1. a MEK drying tower, comprise bottom reboiler, overhead condenser and return tank of top of the tower, wherein, the middle part charging aperture of MEK drying tower is connected with the first material feeding pipeline for supplying the thick MEK from MEK synthesizing section, return tank of top of the tower discharge outlet is connected with drainpipe, return tank of top of the tower oil phase outlet is connected with overhead reflux pipeline, discharging opening at the bottom of tower is connected with discharging pipeline at the bottom of tower, it is characterized in that, return tank of top of the tower oil phase outlet or overhead reflux pipeline also branch out the position that the second material feeding pipeline is connected to below refluxing opening that overhead reflux pipeline connects.

2. MEK drying tower according to claim 1, is characterized in that, the charging aperture that the second described material feeding pipeline connects is positioned at the position of below the middle part charging aperture of tower.

3. MEK drying tower according to claim 2, is characterized in that, the theoretical cam curve of described drying tower is 40-150 block.

4. MEK drying tower according to claim 3, is characterized in that, the theoretical cam curve of described drying tower is 50-120 block.

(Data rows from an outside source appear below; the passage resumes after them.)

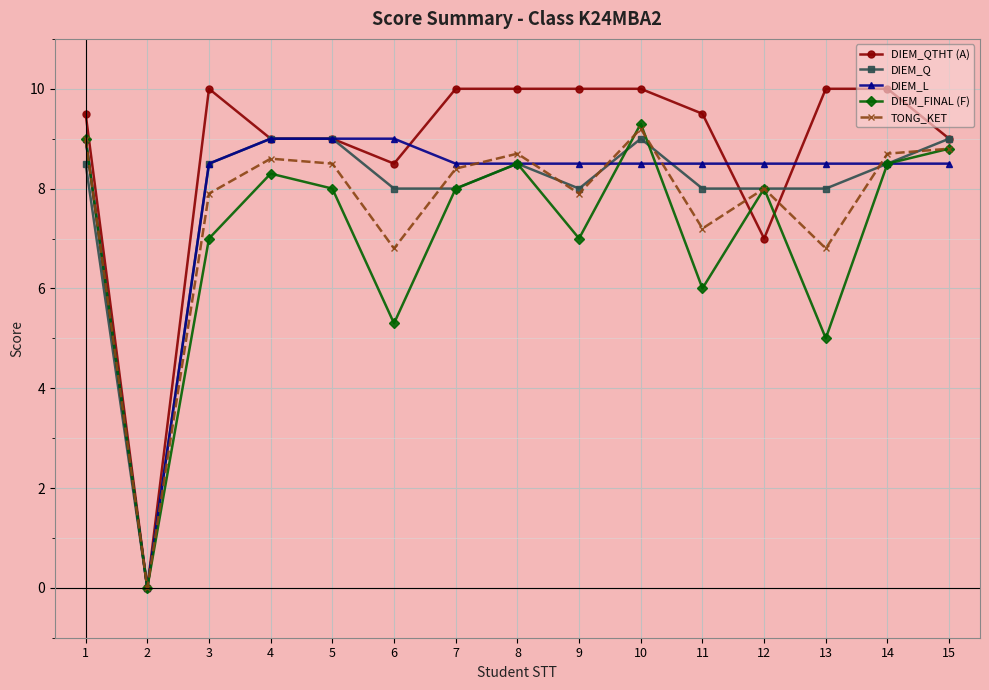

Reading left to right, transcribe all the data shown in this chart.

DIEM_QTHT (A): 1=9.5	2=0.0	3=10.0	4=9.0	5=9.0	6=8.5	7=10.0	8=10.0	9=10.0	10=10.0	11=9.5	12=7.0	13=10.0	14=10.0	15=9.0
DIEM_Q: 1=8.5	2=0.0	3=8.5	4=9.0	5=9.0	6=8.0	7=8.0	8=8.5	9=8.0	10=9.0	11=8.0	12=8.0	13=8.0	14=8.5	15=9.0
DIEM_L: 1=9.0	2=0.0	3=8.5	4=9.0	5=9.0	6=9.0	7=8.5	8=8.5	9=8.5	10=8.5	11=8.5	12=8.5	13=8.5	14=8.5	15=8.5
DIEM_FINAL (F): 1=9.0	2=0.0	3=7.0	4=8.3	5=8.0	6=5.3	7=8.0	8=8.5	9=7.0	10=9.3	11=6.0	12=8.0	13=5.0	14=8.5	15=8.8
TONG_KET: 1=9.0	2=0.0	3=7.9	4=8.6	5=8.5	6=6.8	7=8.4	8=8.7	9=7.9	10=9.2	11=7.2	12=8.0	13=6.8	14=8.7	15=8.8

5. MEK drying tower according to claim 4, is characterized in that, the theoretical cam curve of described drying tower is 50-100 block.

6. the MEK drying tower according to any one of claim 1-5, is characterized in that, 1-10 block theoretical tray place below the middle part charging aperture that the charging aperture that the second material feeding pipeline connects is positioned at tower.

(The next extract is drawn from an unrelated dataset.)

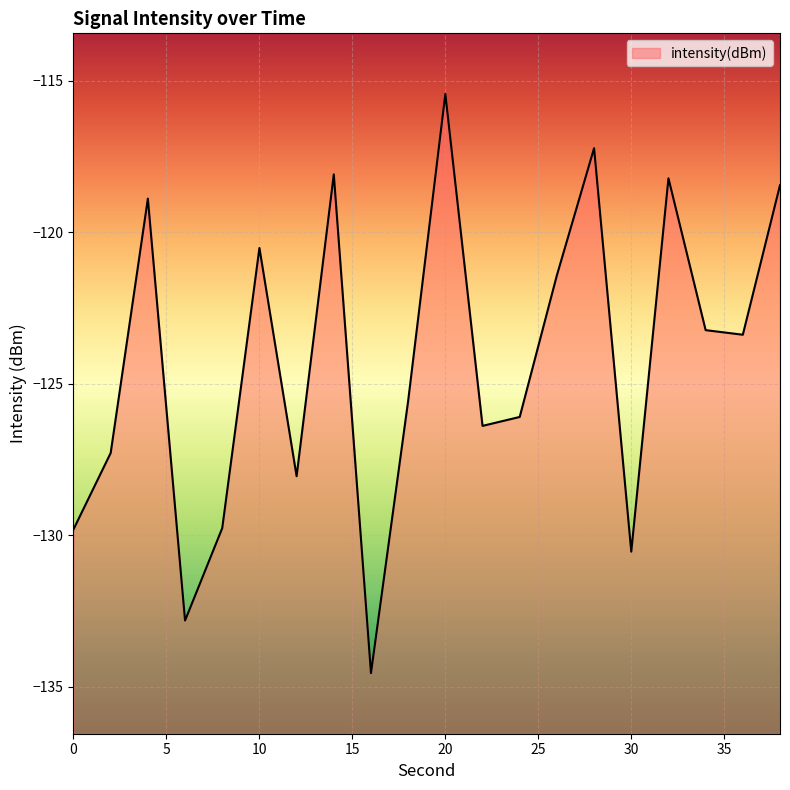

The chart shows a value of -69.2 at 10. True or false?

False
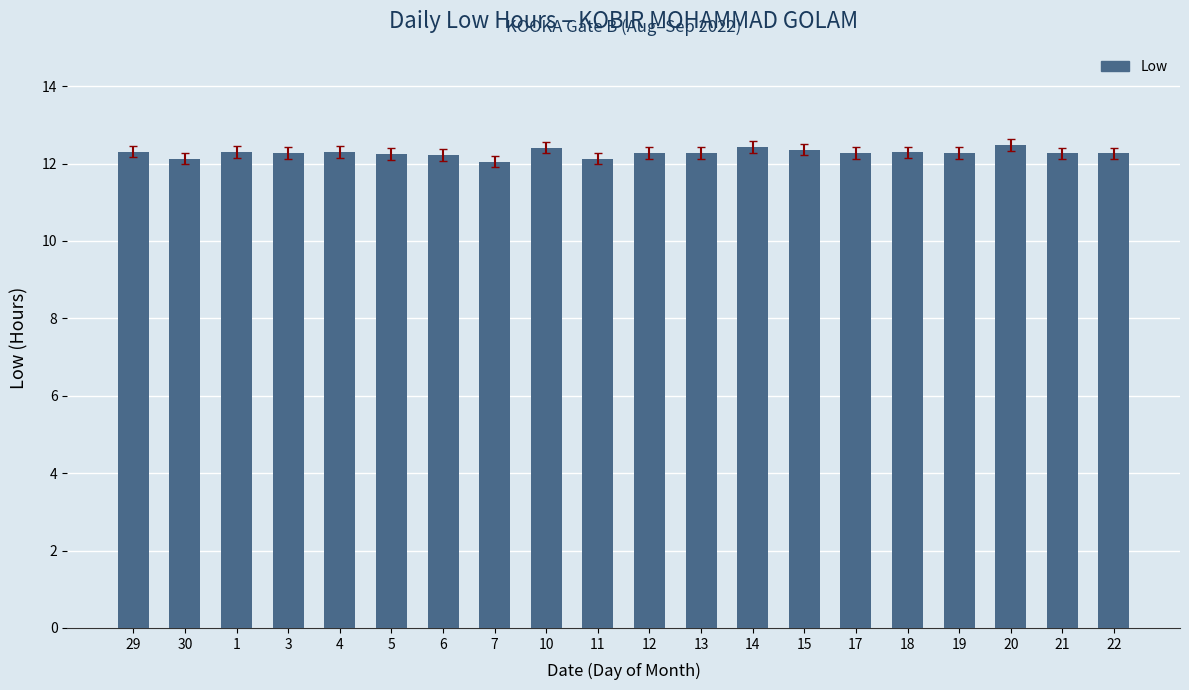

What is the maximum value shown in the chart?

12.5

7. MEK drying tower according to claim 6, is characterized in that, 1-8 block theoretical tray place below the middle part charging aperture that the charging aperture that the second material feeding pipeline connects is positioned at tower.

8. MEK drying tower according to claim 7, is characterized in that, 1-6 block theoretical tray place below the middle part charging aperture that the charging aperture that the second material feeding pipeline connects is positioned at tower.

9. MEK drying tower according to claim 8, is characterized in that, 2-5 block theoretical tray place below the middle part charging aperture that the charging aperture that the second material feeding pipeline connects is positioned at tower.